Nail board iso then a coverboard of what? and why?

Also why would you put ice and water shield down with screws and plates? The iso would be installed with screws and plates, seems rather foolish to install ice and water shield with them.


So yes prime and roll out the ice and water shield, also make sure the laps end up on the top part of the flute, other wise how is the ice and water shield going to perform like they want it. It can't be much of a vapor barrier with unsealed seams


----------



## ToolTimeTim (Jan 23, 2015)

Thats what i thought but the engineer seems to think i should fasten it to prevent it from sliding when we install the substrate board and iso


----------



## 1985gt (Dec 21, 2010)

Um it's self adhesive, if you prime and stick it down it will not move. 

I would seriously question this. 

Plus the Iso with plywood attached and then adding a coverboard makes zero sense.


----------



## ToolTimeTim (Jan 23, 2015)

I guess that is why i will never be an engineer... Letalone one for the corps


----------



## 1985gt (Dec 21, 2010)

Any government entity has odd ball ways of doing things.

I bid a roof on a building that the National Guard was donating for different services for soldiers returning home from war. 

Took my measurements, photos ect and started doing test cuts. Here comes the project manager from the National Guard, yelling at me asking what I was doing. I explain the process, and they had said they never heard of anyone doing that. I was pretty dumbfounded. I ask how was I suppose to bid it if I didn't know how the roof was made up, and how many roofs there were. 

Their response was bid it as you see it and if there is more layers or work that is what a change order is for. 
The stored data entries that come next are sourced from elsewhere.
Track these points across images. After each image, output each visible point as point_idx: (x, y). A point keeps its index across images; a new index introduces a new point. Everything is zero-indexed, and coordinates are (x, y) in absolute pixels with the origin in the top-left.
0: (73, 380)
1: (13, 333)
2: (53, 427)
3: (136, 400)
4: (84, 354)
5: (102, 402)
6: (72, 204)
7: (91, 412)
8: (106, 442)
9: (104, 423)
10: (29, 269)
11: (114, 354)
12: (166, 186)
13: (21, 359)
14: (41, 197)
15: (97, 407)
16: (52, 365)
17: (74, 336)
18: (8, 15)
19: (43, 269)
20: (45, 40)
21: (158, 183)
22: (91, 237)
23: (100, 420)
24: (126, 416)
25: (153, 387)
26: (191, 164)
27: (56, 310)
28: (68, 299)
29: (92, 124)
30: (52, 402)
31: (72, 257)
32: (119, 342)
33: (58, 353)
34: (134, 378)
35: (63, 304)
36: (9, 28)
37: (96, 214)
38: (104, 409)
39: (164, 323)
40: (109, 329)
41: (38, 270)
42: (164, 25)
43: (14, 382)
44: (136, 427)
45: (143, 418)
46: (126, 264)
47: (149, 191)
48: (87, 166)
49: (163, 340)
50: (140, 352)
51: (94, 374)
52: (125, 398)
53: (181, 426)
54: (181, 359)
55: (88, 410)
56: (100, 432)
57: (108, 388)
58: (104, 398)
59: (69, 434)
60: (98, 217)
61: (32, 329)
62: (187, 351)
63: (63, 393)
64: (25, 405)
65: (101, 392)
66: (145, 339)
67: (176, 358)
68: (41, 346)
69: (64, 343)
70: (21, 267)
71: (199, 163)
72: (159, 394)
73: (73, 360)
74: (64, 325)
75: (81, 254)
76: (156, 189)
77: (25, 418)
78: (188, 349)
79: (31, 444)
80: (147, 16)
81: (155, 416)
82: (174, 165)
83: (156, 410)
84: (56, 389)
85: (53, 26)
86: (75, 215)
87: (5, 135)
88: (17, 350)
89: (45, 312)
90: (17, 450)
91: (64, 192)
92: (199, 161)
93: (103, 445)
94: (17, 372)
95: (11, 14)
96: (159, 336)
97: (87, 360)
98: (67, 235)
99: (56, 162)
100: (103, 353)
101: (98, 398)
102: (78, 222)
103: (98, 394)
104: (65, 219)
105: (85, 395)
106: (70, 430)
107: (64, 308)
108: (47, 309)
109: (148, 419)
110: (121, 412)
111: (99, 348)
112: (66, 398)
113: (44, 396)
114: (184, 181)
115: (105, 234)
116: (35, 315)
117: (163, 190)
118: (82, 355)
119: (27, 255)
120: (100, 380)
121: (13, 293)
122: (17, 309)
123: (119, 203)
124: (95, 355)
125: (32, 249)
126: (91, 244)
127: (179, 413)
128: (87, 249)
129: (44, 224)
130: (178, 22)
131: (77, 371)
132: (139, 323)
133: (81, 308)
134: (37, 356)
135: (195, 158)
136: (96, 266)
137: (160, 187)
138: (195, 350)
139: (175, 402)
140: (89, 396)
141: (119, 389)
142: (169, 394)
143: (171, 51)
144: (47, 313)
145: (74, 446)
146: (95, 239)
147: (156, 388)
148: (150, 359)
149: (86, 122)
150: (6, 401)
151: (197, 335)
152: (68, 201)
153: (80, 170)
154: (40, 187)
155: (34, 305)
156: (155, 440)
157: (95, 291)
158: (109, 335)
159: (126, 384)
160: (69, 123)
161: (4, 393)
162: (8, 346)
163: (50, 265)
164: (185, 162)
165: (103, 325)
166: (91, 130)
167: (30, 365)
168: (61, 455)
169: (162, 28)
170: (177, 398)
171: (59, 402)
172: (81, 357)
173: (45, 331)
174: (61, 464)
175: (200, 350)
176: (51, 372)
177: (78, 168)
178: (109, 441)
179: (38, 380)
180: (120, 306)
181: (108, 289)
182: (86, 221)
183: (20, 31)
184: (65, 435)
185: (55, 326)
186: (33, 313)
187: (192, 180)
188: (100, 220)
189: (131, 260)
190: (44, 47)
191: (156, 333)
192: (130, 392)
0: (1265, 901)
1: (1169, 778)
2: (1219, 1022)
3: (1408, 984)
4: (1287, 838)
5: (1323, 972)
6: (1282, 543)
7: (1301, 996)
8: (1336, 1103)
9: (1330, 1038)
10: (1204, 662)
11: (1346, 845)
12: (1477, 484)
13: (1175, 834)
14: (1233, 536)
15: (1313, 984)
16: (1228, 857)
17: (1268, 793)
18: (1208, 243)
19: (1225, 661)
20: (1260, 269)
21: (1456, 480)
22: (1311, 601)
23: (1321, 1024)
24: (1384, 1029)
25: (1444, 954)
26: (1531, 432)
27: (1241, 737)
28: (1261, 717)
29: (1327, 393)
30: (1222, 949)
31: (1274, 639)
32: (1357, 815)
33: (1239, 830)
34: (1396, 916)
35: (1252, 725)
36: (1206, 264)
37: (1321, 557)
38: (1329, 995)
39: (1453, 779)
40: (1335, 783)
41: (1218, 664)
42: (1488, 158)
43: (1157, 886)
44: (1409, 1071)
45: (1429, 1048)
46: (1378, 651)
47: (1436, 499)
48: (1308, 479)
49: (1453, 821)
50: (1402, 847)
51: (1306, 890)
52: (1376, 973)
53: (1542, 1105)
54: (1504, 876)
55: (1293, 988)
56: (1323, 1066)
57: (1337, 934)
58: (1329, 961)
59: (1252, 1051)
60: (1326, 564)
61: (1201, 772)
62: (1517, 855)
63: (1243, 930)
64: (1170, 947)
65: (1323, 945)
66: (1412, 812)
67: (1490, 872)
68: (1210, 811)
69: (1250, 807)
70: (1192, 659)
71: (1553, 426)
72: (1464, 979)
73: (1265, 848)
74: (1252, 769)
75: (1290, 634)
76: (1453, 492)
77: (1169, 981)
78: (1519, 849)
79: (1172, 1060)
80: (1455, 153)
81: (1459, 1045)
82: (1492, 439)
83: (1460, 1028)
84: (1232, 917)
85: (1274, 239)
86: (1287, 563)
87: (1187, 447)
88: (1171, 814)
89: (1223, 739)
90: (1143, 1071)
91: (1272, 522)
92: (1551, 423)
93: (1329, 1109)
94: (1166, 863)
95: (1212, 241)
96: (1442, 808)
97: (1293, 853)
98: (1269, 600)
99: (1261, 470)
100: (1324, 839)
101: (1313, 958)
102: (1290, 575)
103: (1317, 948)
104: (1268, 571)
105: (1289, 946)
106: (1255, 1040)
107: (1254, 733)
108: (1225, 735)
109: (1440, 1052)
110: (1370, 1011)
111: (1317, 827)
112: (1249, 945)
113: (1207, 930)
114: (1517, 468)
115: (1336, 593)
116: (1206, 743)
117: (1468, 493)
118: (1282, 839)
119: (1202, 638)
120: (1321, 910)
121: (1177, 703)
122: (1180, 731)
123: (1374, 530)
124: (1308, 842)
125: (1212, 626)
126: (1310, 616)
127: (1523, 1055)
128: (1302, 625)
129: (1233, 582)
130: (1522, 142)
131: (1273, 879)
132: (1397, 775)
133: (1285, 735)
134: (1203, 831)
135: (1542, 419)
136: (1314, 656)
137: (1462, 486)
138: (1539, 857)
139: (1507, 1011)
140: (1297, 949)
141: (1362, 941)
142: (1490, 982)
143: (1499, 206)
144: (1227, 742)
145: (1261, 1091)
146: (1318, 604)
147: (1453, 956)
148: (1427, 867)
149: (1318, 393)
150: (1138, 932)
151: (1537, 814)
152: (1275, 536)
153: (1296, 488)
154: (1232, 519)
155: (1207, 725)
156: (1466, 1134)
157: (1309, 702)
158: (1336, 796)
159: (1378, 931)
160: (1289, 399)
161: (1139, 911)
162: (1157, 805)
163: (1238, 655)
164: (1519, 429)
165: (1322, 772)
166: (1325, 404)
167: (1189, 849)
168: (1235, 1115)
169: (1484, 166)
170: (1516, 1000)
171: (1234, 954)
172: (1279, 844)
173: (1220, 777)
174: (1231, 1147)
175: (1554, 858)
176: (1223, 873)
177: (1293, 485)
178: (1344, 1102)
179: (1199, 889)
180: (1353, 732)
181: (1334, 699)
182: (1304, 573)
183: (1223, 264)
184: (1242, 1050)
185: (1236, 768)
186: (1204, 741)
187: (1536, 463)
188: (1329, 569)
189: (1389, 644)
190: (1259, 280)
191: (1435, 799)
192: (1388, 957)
Makes complete sense why people go hard after jobs for the government.


----------



## ToolTimeTim (Jan 23, 2015)

I hear you on that i bid one for a community college who wouldnt let me cut their duro-trash roof and told me to just bid it per the plans and specs... I won it then found 2 roofs not listed and got to hit them for it all. It was a nice paying job...


----------



## 1985gt (Dec 21, 2010)

They set them self up for getting screwed over doing it that way. All of a sudden a competitive bid becomes a thank you very much.


----------